Jim once asked a chief in Kono district what would happen if…
We should always be careful with the information we get when we ask one person one thing at one time. In the WNF post, Acemoglu and Robinson present “chiefs” as an institution holding back development, for their arbitrary allocation of land and their repressive nature. After conducting my own research on village headmen and chieftaincy in Malawi — where headmen also have power over land — I don’t walk away with the same impression as many other scholars who see a chief as a “decentralized despot.” Sure, the overwhelming majority of headmen in Malawi were not elected to their positions (only 14% in my sample) — but does that mean that they will rule selfishly?

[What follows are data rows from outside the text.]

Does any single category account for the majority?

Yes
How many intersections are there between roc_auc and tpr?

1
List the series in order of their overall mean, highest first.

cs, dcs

Think about rule from the perspective of the headman. Under what conditions would he not want his village to prosper? Sure, it’s possible there are jerks who don’t want anyone to do well except themselves. But in my own experience researching headmen in Malawi, I spoke with headmen who would boast about the economic prosperity their villagers found just as frequently as they would discuss the hardships some of their villagers were faced with. Many of them were very proud of their appointment to act as custodian of the village and saw their position as a meaningful opportunity to improve life in the area.

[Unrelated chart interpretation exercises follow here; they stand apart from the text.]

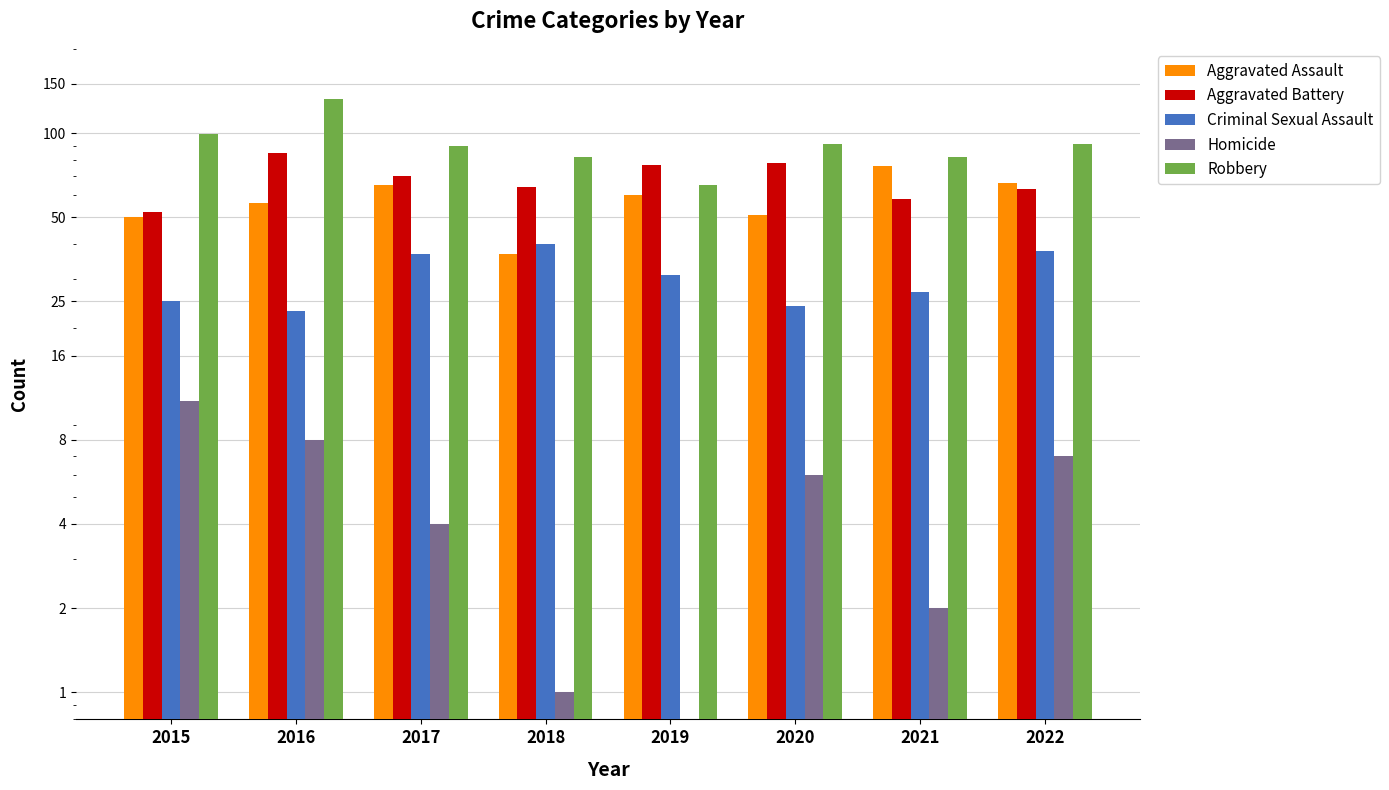

Reading left to right, list all the values displayed in this chart.

Aggravated Assault: 50	56	65	37	60	51	76	66
Aggravated Battery: 52	85	70	64	77	78	58	63
Criminal Sexual Assault: 25	23	37	40	31	24	27	38
Homicide: 11	8	4	1	0	6	2	7
Robbery: 99	132	90	82	65	91	82	91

Now, think about rule from the perspective of the villagers. Do you have no agency when the headman turns out to be a jerk who is trying to keep his people down? In Malawi, I learned of headmen and higher-up traditional authorities who were deposed for not serving the interests of their people. It was uncommon, but I attribute the infrequency to the fact that traditional authorities rarely ruled like selfish jerks. When they did, there was almost always an opportunity for a villager to complain to a higher authority. (If not in the line of chieftaincy, there are also “modern” avenues of reprieve, i.e., the police. Based again on my experience in Malawi, I’d be more confident in the traditional authority than the police to sort something out fairly.) Even if the villager did not take the complaint to a higher-up, there is also power in gossip, power in abstention from participating in village activities, etc. Villagers have a range of strategies to choose from when dealing with a headman who is a selfish jerk.
If we think about the relationship between the headman and the villagers as a strategic interaction, where the villagers have agency to make decisions that can affect outcomes, we can have expectations about how the headman will behave, considering he will take into account the potential strategies villagers could choose from. If his goal — like that of many politicians — is to stay in office, we should expect he will behave in ways that respect the power of ordinary villagers to challenge his rule.

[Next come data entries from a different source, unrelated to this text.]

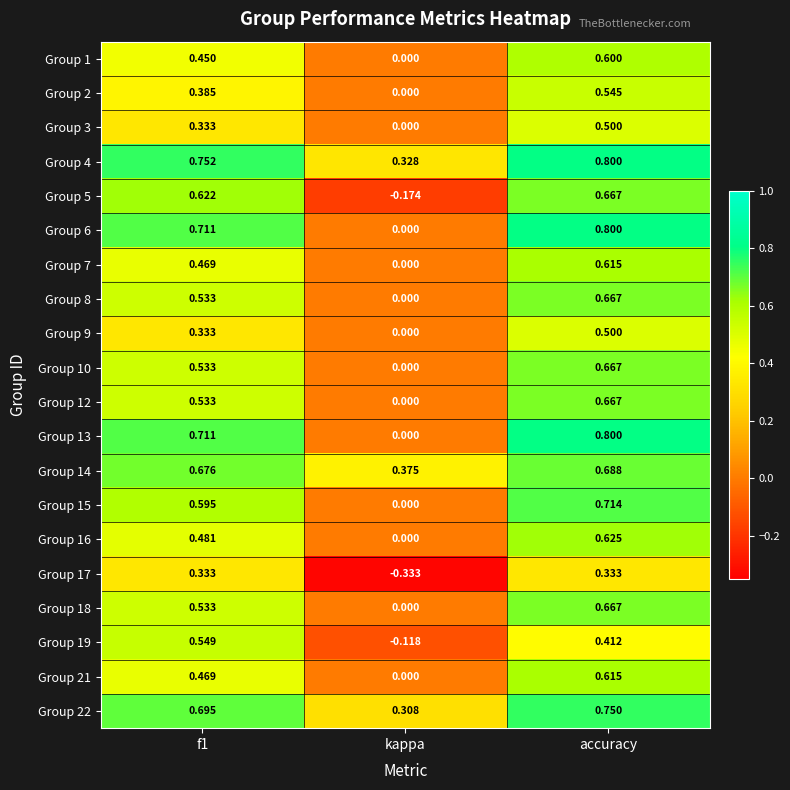

How many series are shown in this chart?

20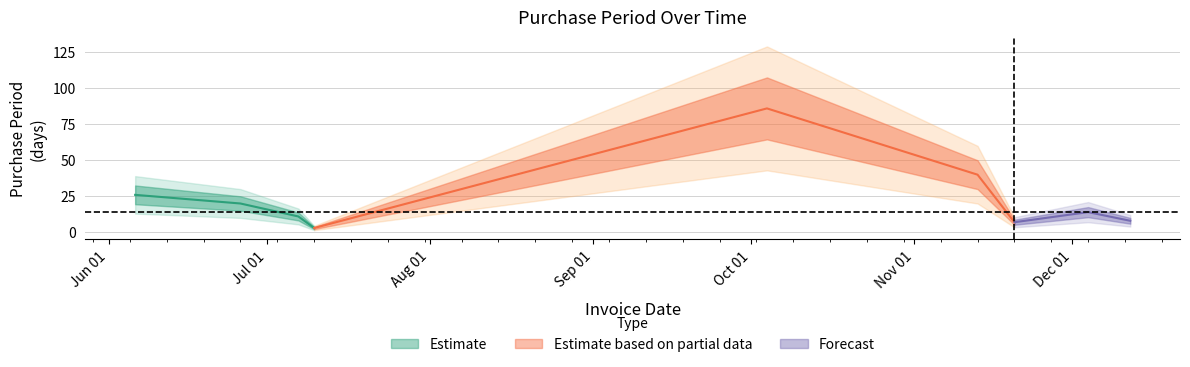

What is the difference between the second highest and minimum values?

37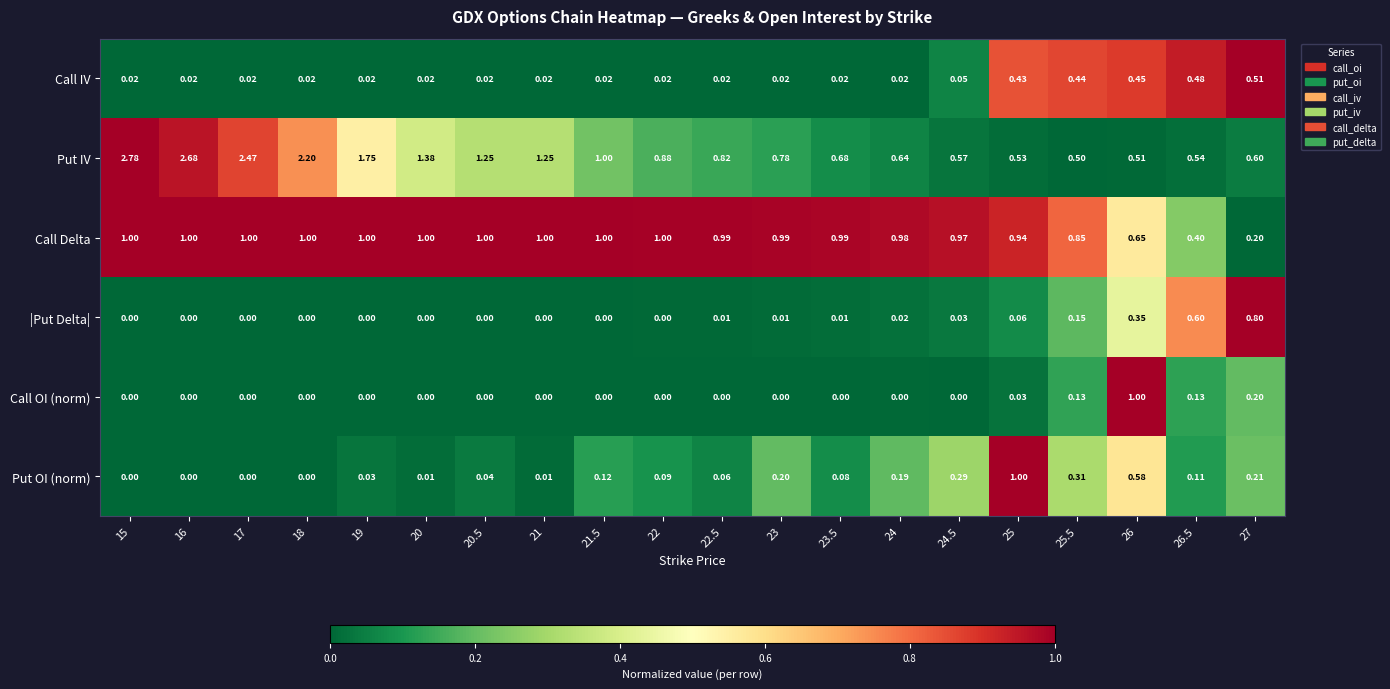

Which label corresponds to the largest value in the chart?

15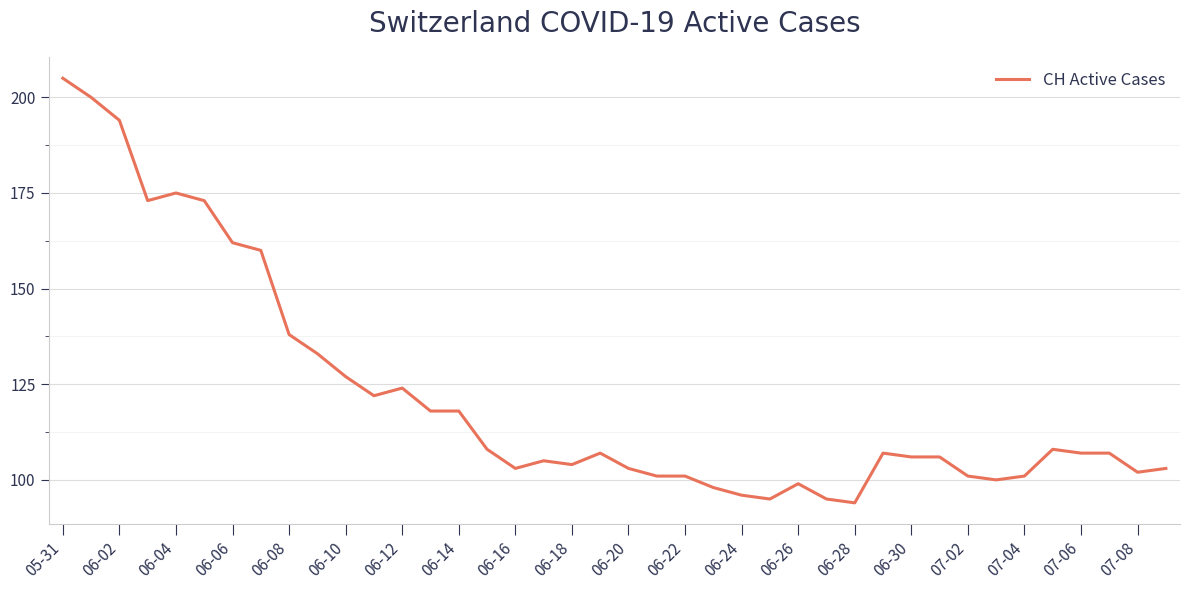

What is the greatest value displayed?

205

Here is another quote from the blog post:
Chiefs also use their power to coerce youths to work for them on their plantations and in building roads and other local public goods.
First, in my research on chieftaincy in Malawi, I have never heard of a headman coercing anyone to work on his farm. There was a traditional authority I interviewed who had a great deal of land, and I noticed a number of villagers working his land. So I asked him (and them) about the arrangements. He had hired them as laborers and was paying a fair wage. Why would he do that if he could coerce them instead? Because he actually wants his crops to grow, and to do that, you’ve got to motivate people to do good work. But maybe the lack of coercion by traditional authorities I saw is another way in which Sierra Leone (from where the Acemoglu and Robinson story draws) and Malawi are different.
Second, I would hope that headmen would use their power toward the provision of local public goods. Public goods don’t provide themselves. In fact, there’s plenty of research that has shown just how hard it is to get people to act collectively. From what we know of rural Africa, there is most certainly a need for public goods, not just because there are few but because of the positive impact on development public goods can have. That doesn’t mean I think it’s okay for headmen to act like jerks to get people out to mould bricks for a new primary school. However, I do think it’s fair to fine villagers who fail to contribute to public works projects. The better-off villagers saw this as a tax they were willing to pay to forego participating in the village development activity.
I don’t want you to read this post and think I believe chieftaincy is the institution which will be key to Africa’s development. Rather, I think we should have a critical, dispassionate approach to studying institutions in rural Africa, even ones that might seem distasteful to Westerners who value competitive elections. As MSU Political Scientist Carolyn Logan has found, the influence of traditional authorities is “widely accepted as a given.” Instead of lamenting chieftaincy (and using a singular example to do so), let’s ask how the institution of chieftaincy can be a mechanism through which a country can develop. Or some other useful question.
A final blogging-related rant about Why Nations Fail— why would you have a blog without a comments section?